Exercise aim
Copy the text from the line with "円相当のモッピーポイントがもら" up to and including the line with "Überprüfe das Fahrwerk regelmäßig auf", keeping every line unchanged. Leave out the picture markers.

Extracted page text data
▽
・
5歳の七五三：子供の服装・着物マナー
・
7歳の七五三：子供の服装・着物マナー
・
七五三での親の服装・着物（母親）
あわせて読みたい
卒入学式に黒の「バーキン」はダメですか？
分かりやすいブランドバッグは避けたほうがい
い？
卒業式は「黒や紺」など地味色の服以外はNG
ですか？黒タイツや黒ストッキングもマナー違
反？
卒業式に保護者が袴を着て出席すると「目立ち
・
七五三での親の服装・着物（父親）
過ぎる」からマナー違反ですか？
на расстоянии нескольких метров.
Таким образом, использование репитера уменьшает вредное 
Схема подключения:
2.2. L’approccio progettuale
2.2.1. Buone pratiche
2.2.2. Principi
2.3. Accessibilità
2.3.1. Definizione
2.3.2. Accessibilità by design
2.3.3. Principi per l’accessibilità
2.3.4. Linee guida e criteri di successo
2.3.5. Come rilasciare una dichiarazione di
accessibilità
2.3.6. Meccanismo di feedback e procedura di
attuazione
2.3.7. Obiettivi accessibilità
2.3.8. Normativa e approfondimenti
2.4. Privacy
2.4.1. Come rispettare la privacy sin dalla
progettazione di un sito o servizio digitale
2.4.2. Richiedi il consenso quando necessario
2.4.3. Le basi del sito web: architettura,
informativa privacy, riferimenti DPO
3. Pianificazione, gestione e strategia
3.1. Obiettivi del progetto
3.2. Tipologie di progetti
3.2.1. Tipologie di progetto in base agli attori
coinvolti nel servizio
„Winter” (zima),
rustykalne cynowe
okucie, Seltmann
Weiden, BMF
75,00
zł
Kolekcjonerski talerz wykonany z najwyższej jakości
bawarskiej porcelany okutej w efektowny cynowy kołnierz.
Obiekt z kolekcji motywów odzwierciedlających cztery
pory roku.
△
▽
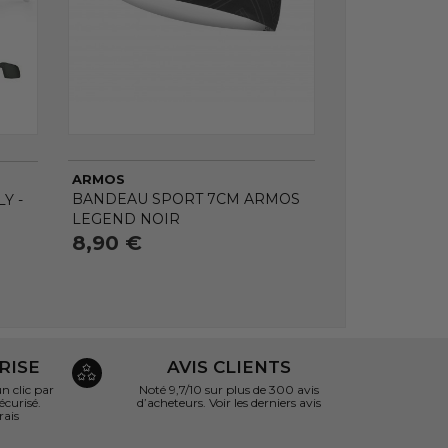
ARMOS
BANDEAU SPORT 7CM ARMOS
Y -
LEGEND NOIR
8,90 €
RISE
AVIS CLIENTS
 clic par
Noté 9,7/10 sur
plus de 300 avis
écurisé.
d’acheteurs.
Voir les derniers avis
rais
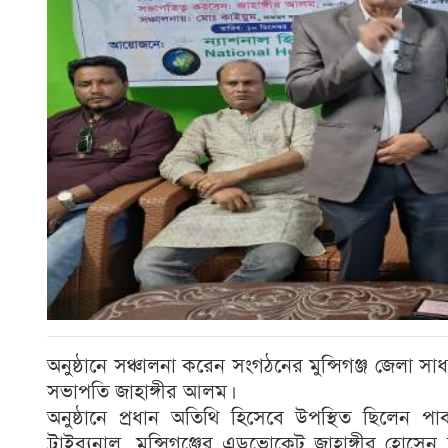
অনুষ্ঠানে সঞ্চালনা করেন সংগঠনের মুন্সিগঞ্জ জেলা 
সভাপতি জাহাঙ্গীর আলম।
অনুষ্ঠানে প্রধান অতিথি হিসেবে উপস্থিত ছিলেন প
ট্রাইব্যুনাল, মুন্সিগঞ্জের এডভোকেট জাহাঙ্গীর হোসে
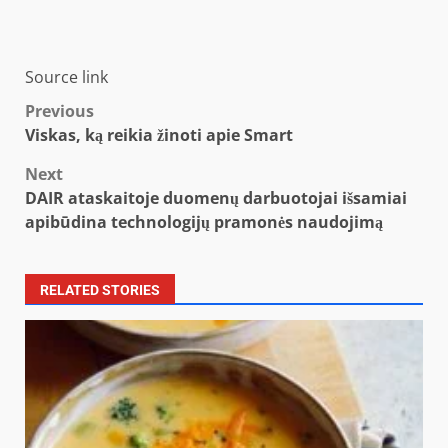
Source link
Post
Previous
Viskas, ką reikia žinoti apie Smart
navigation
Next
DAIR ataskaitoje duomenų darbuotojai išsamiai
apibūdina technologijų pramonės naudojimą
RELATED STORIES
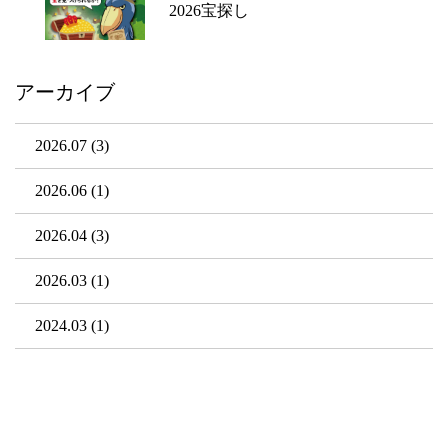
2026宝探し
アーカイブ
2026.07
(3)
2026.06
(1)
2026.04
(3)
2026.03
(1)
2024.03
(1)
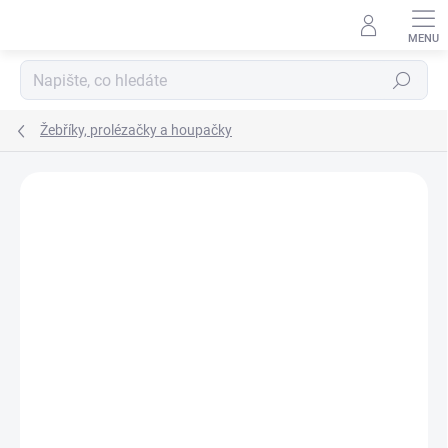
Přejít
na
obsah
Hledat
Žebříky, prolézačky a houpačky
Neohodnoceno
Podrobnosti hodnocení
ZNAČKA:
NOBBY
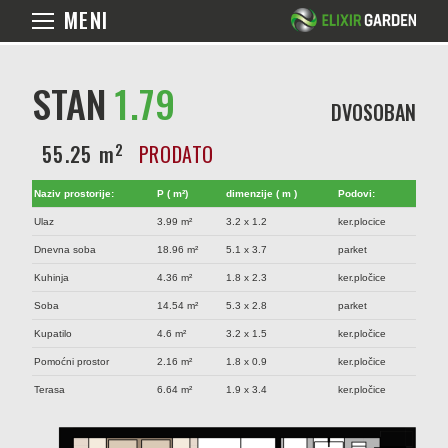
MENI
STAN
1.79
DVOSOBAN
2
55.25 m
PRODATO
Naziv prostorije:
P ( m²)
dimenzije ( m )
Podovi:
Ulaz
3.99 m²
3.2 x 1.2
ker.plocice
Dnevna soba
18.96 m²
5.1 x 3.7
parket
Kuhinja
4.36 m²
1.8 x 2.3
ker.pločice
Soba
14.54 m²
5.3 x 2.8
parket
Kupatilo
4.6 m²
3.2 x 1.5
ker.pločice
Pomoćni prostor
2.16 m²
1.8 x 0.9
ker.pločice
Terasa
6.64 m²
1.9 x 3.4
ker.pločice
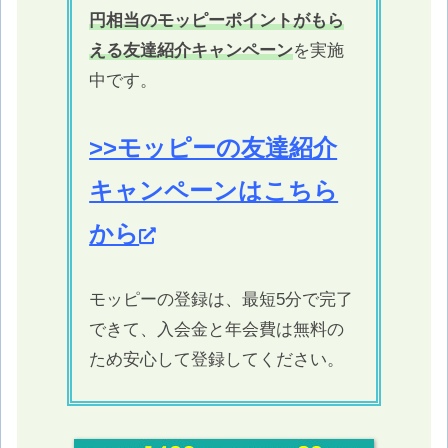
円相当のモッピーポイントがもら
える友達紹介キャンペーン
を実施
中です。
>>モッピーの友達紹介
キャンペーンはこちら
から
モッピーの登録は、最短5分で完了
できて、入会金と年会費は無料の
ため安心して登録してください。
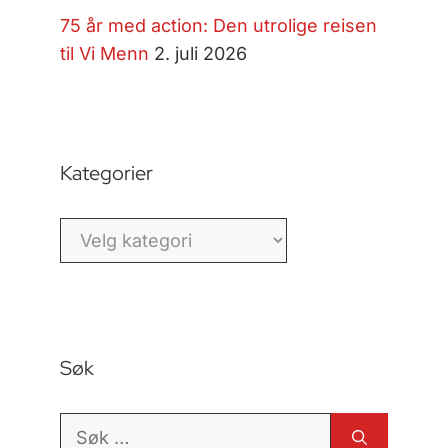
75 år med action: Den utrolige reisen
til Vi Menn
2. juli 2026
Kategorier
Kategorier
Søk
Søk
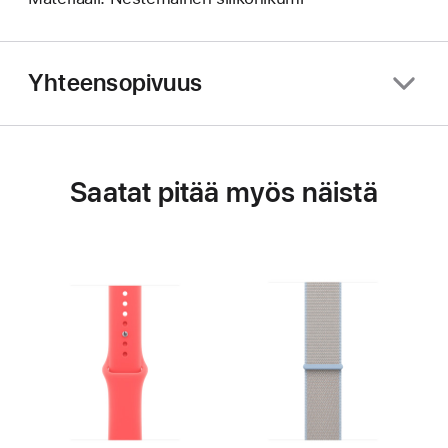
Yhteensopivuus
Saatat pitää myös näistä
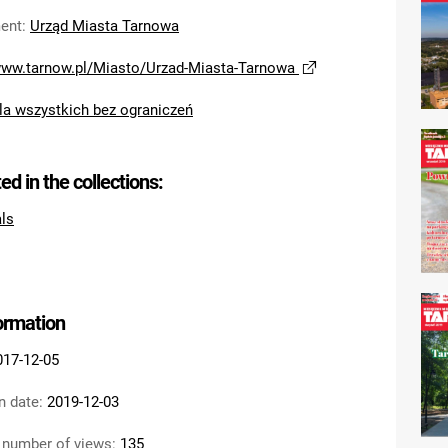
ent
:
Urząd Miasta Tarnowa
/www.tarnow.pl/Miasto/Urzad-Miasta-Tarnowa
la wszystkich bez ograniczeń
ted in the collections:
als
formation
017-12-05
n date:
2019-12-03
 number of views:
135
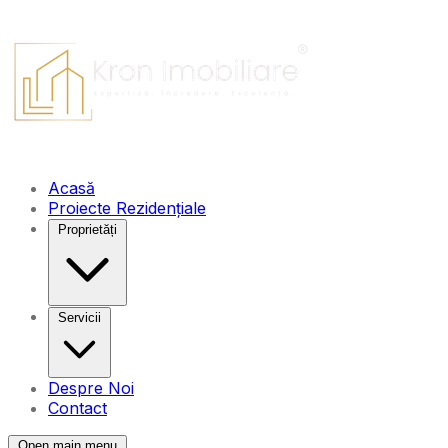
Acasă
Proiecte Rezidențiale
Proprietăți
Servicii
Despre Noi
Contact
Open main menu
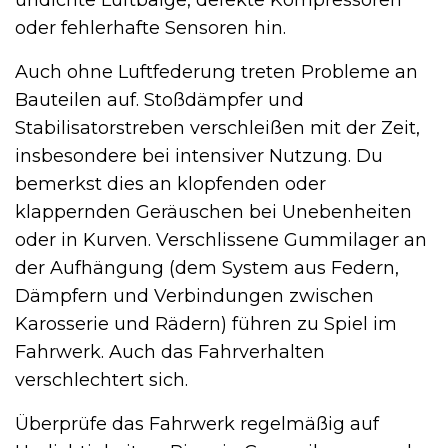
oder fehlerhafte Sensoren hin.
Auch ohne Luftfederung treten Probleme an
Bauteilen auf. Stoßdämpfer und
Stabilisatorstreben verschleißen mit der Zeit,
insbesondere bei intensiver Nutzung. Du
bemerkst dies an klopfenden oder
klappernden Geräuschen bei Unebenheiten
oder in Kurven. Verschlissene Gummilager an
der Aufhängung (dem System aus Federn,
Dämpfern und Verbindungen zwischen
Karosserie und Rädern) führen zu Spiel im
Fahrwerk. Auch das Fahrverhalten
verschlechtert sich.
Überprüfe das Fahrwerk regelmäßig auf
△
The completed task
円相当のモッピーポイントがもら
える友達紹介キャンペーン
を実施
中です。
>>モッピーの友達紹介
キャンペーンはこちら
から
モッピーの登録は、最短5分で完了
できて、入会金と年会費は無料の
ため安心して登録してください。
75 år med action: Den utrolige reisen
til Vi Menn
2. juli 2026
Kategorier
Kategorier
Søk
Søk
Yhteensopivuus
Saatat pitää myös näistä
ent
:
Urząd Miasta Tarnowa
/www.tarnow.pl/Miasto/Urzad-Miasta-Tarnowa
la wszystkich bez ograniczeń
ted in the collections:
als
formation
017-12-05
n date:
2019-12-03
 number of views:
135
Acasă
Proiecte Rezidențiale
Proprietăți
Servicii
Despre Noi
Contact
Open main menu
oder fehlerhafte Sensoren hin.
Auch ohne Luftfederung treten Probleme an
Bauteilen auf. Stoßdämpfer und
Stabilisatorstreben verschleißen mit der Zeit,
insbesondere bei intensiver Nutzung. Du
bemerkst dies an klopfenden oder
klappernden Geräuschen bei Unebenheiten
oder in Kurven. Verschlissene Gummilager an
der Aufhängung (dem System aus Federn,
Dämpfern und Verbindungen zwischen
Karosserie und Rädern) führen zu Spiel im
Fahrwerk. Auch das Fahrverhalten
verschlechtert sich.
Überprüfe das Fahrwerk regelmäßig auf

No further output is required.